*TUJUAN TUGAS 1:* Bisakah Anda menerjemahkan kalimat "Dari semua jawaban yang ada, penulis hendak mengetengahkan di sini bahwa semua pembongkaran konspirasi kepentingan ekonomi-politik di Papua ini terjadi dilatarbelakangi oleh dua hal besar." dari kutipan tentang politik Papua ke dalam bahasa Inggris?

*KUTIPAN TERSEDIA:*
>>>>>

Mengapa Pendeta Socratez Yoman tampil sebagai juru selamat bagi LE? Yang jelas Pendeta Yoman punya beban moral kepada LE yang selalu tampil sebagai penyokong dana di balik karya-karya Pendeta Yoman, sebut saja buku-buku yang senantiasa ia lahirkan hampir semuanya didanai oleh LE dan Yulce W. Wenda. Sumbangsih terakhir LE dan ibu Enembe adalah terbitnya buku Perempuan Bukan Budak Laki-Laki dan jilid keduanya Perempuan Bukan Tulang Rusuk dan Penolong yang sempat trending dan kontroversial. Sebenarnya ini relasi gembala dan hamba yang biasa-biasa saja, namun agak menjadi luar biasa sebab akibat kedekatan ini suara kenabian, juga jiwa kritisme dari Pendeta Socratez Yoman yang khas itu terancam ditenggelamkan oleh “beban moral” dan “utang material”. Sehingga secara tidak langsung Pendeta Yoman bisa membenarkan yang salah dan menyalahkan yang benar. Inilah petakanya jika pemimpin agama berselingkuh dengan pemimpin negara, dari sinilah sakralitas berubah menjadi profanitas.

Sementara dikubuh pihak yang kontra, mereka menuding bahwa LE adalah penghianat bagi rakyat Papua, dan sikap ini adalah sebagian aktivis Papua yang tidak terikat dengan politik-politik kolonial Indonesia. Mereka berpendapat bahwa apa yang dialami oleh LE saat ini semuanya tidak terlepas dari tumpukan bobrok politiknya yang selama ini tersembunyi rapih.

Bahkan karma ini bukan saja dialami oleh Gubernur LE sendiri tapi juga dialami oleh beberapa elite korup lainnya, sebut saja Romanus Mbaraka (RM), Ricky HAM Pagawak (RHP), Eltinus Omaleng (EO). Dari sinilah terbongkar kedok bobrok di balik perjuangan Otonomi Khusus (Otsus), Daerah Otonomi Baru (DOB) dan kebijakan pling-plangan lainnya. Mengapa bisa demikian?

Dari semua jawaban yang ada, penulis hendak mengetengahkan di sini bahwa semua pembongkaran konspirasi kepentingan ekonomi-politik di Papua ini terjadi dilatarbelakangi oleh dua hal besar.

LE Dibantai Hukum Ilahi

Bangsa Papua, terutama semua elite politik baik yang bersikap pro, kontra, dan abu-abu terhadap penguasa mesti sadar dan insaf bahwa bangsa Papua melalui Jaringan Rekonsiliasi Untuk Pemulihan Papua (JDRP2) yang berkerja sama dengan Aliansi Women Group Esther sudah menyukseskan “Agenda Doa-Puasa Serentak Sorong-Samarai” pada 21 Mei sampai 31 Juli 2022.

<<<<<

*DATA TERSEDIA:*

>>>>>

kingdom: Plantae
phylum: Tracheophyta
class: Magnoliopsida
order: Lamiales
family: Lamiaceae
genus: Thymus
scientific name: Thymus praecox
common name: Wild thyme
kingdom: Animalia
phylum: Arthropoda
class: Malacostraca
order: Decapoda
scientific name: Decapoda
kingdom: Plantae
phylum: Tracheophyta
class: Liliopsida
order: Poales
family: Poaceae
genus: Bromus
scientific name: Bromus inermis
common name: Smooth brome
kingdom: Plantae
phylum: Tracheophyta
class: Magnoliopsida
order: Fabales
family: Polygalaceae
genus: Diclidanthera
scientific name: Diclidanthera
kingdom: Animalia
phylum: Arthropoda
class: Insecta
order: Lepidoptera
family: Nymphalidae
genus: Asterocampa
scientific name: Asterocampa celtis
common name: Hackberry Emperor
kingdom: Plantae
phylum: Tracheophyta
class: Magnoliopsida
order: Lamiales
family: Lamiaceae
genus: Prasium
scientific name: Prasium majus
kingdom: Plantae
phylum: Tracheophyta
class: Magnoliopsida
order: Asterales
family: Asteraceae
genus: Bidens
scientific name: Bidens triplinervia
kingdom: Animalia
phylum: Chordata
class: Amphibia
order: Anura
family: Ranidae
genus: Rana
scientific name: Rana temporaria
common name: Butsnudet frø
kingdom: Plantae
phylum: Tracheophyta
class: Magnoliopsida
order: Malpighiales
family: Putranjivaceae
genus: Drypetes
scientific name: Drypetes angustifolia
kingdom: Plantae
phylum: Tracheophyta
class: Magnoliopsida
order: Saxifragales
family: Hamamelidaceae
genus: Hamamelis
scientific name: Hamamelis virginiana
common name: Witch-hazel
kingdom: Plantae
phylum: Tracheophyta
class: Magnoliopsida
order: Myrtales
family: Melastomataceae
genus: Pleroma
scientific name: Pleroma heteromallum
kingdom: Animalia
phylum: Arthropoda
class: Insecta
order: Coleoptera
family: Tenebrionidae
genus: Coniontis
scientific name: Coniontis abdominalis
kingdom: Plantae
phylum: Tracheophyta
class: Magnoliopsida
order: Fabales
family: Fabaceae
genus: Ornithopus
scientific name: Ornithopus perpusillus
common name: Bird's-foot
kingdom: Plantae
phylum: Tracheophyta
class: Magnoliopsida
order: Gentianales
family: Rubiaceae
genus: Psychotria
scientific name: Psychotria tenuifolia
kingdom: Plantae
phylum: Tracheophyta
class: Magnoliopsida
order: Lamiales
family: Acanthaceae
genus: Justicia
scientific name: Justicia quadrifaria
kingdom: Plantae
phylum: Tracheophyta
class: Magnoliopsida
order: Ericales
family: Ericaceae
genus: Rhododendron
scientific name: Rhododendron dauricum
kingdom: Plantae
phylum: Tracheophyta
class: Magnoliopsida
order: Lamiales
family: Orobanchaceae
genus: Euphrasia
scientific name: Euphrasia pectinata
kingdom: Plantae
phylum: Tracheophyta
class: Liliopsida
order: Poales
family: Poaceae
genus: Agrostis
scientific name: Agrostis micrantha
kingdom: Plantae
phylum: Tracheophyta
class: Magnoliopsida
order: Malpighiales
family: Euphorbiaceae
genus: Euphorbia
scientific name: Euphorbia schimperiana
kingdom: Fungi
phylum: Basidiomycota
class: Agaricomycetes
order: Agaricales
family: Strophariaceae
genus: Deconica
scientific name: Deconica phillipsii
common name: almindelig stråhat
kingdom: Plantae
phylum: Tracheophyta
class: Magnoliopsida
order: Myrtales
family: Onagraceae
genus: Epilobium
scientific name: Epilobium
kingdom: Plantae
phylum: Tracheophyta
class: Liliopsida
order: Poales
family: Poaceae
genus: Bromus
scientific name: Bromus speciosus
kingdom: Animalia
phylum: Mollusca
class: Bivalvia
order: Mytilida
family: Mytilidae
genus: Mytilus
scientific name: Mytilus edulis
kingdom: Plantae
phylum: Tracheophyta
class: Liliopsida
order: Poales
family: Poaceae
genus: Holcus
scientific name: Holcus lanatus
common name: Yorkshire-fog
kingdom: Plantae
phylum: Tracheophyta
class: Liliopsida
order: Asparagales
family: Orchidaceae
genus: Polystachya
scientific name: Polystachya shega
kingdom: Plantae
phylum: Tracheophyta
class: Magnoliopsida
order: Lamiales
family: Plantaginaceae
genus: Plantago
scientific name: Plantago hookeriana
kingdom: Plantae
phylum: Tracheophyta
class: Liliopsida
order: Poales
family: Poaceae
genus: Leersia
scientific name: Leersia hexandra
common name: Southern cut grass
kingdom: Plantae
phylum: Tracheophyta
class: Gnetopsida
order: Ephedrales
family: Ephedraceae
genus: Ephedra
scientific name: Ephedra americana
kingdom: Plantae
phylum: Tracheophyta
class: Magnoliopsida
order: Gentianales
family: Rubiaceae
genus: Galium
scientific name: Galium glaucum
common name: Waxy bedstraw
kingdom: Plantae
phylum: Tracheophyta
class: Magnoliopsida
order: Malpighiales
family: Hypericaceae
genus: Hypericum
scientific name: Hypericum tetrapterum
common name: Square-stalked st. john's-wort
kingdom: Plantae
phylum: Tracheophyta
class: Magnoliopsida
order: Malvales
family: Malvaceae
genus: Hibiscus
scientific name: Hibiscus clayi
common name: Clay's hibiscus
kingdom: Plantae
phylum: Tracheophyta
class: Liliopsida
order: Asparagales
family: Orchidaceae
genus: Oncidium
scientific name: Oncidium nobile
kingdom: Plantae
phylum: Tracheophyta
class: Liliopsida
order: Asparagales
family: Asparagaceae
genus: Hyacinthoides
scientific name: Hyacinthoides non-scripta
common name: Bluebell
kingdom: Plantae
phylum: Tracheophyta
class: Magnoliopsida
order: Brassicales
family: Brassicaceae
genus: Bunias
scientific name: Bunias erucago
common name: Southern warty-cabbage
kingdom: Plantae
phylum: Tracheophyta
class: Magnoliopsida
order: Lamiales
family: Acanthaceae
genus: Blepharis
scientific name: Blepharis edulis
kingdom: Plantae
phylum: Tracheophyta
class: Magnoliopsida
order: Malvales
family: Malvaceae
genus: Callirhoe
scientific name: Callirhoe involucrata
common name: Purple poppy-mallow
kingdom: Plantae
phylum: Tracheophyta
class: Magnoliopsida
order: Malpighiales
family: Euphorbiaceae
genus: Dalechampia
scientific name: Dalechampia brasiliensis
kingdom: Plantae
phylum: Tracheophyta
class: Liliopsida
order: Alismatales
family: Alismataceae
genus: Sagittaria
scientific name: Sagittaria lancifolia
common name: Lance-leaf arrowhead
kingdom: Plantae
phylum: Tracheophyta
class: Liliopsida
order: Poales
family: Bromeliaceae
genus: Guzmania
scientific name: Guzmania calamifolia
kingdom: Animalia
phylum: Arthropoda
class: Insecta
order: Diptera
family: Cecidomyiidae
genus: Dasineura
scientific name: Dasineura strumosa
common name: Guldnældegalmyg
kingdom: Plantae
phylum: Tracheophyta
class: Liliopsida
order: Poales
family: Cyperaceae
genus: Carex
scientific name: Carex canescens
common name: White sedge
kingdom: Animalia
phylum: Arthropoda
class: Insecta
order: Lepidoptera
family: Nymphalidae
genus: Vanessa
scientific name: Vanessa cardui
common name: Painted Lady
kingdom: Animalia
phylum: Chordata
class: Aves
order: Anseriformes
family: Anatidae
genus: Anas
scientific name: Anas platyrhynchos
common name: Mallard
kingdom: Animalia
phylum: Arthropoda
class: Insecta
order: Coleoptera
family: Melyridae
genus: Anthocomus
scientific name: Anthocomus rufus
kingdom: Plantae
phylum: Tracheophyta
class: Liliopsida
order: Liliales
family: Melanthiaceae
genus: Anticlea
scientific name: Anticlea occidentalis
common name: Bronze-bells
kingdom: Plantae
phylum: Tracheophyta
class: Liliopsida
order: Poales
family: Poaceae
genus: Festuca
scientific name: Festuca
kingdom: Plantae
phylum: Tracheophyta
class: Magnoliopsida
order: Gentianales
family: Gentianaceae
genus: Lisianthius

<<<<<

*TUJUAN TUGAS 2:* Bisakah Anda mengganti "class" dengan "kelas" pada daftar di atas, mulai dari baris pertama daftar sampai dengan baris yang memuat "order: Decapoda", lalu menuliskan ulang hanya baris-baris itu tanpa perubahan lain?

*KELUARAN LENGKAP 1:* Of all the answers available, the author wishes to put forward here that all this uncovering of the conspiracy of economic-political interests in Papua has come about against the backdrop of two major things.

*KELUARAN LENGKAP 2:*
kingdom: Plantae
phylum: Tracheophyta
kelas: Magnoliopsida
order: Lamiales
family: Lamiaceae
genus: Thymus
scientific name: Thymus praecox
common name: Wild thyme
kingdom: Animalia
phylum: Arthropoda
kelas: Malacostraca
order: Decapoda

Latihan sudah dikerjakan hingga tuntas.